Charles Souchon est devenu Ours avec un premier album paru en 2007. Son titre ? Mi, vendu à 40.000 exemplaires et suivi de 170 concerts. Quatre ans plus tard, voici la suite intitulée El. Ce qui fait Miel. Logique pour un ours se pourléchant les babines avec ses chansons douces et coulantes : « J’y avais pensé il y a quatre ans, nous a assuré Charles. Pour le premier, comme aucune chanson ne résumait vraiment l’album, j’avais choisi la note Mi qui revient le plus souvent. Me disant que le prochain s’appellerait El, pour faire miel. J’aime le côté puzzle. Le pot de miel, il existe vraiment. C’est une structure en bois qui sera sur scène, si place il y a à la Rotonde du Botanique bien sûr. Miel parce que j’ai souvent entendu la critique à mon égard, avec mes chansons trop lisses, alors que les textes sont plus noirs qu’ils en ont l’air. Mais les gens heureux agacent. Les filles préfèrent les mecs plus rugueux, avec des failles. »

Une fille qui a apprécié Ours, en tout cas, c’est Lily Allen avec laquelle il a chanté la version française de son tube « 22 » : « J’étais le premier surpris quand Todd, le manager d’Elton John, a cherché à me joindre parce qu’il aimait mon premier album. Son idée était de traduire le disque en anglais mais sauf une ou deux chansons, ça n’a pas marché. Trop de texte… Mes chansons sont trop bavardes pour les Anglais. Mais il m’a rappelé plus tard pour me dire qu’il manageait dorénavant Lily Allen. »

Charles, ceci dit, n’est pas étranger à l’univers anglo-saxon. Il a vécu trois ans à Londres : « Pour y faire mes études, un peu glander et surtout prendre mon pied. J’ai déjà écrit des chansons en anglais. Je travaille d’ailleurs pour le moment sur le disque en anglais d’une fille. Mais pour mon disque, j’adore trop les jeux de mots. C’est ce que j’aime chez Nougaro, Gainsbourg, David McNeil avec “Melissa” ou les rappeurs français. J’aime le son des mots qui claquent. » Il y a, de fait, dans les mots d’Ours, de ces allitérations chères à ces potes Matthieu (Chedid et Boogaerts).

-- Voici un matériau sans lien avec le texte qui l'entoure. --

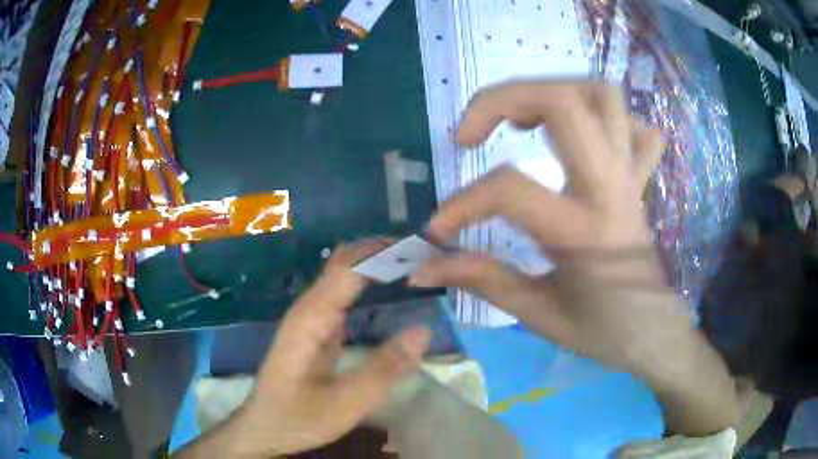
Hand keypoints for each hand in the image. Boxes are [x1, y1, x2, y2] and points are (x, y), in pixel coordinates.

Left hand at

D’autres Souchon, d’autres Voulzy

Mais lui, son partenaire d’écriture, c’est Lieutenant Nicholson, alias Nicolas Voulzy. Une paire comparable à celle formée par Souchon-Voulzy pères ou Julien Voulzy et Pierre Souchon depuis les Cherche-Midi : « C’est sidérant. C’est même gênant de perpétuer ainsi la formule du duo. Je ne comprends pas. On ne le fait pas exprès, on cherche même à rester discrets. On a grandi ensemble. Pierre et Julien ont 37 ans, Nicolas et moi, 32. On s’apporte beaucoup l’un l’autre. Nicolas, sous le nom de Lieutenant Nicholson, est d’ailleurs en train de faire son propre album. J’étais gosse quand les Cherche-Midi faisaient de la musique en studio avec les Matthieu (Chedid et Boogaerts). J’étais collé à la batterie. Encore maintenant, dans la famille, on partage le même studio à la campagne. Mais on n’envisage pas encore de faire un Souchon Family. Alain aime bien travailler avec Pierre car mon frère va très vite et ses chansons lui vont mieux que les miennes. Ça se fera un jour si c’est spontané… » En attendant, Ours fait ses disques, écrit pour Ben Ricour ou Claire Keim et réalise des musiques de théâtre. En avouant être, comme papa, hypocondriaque.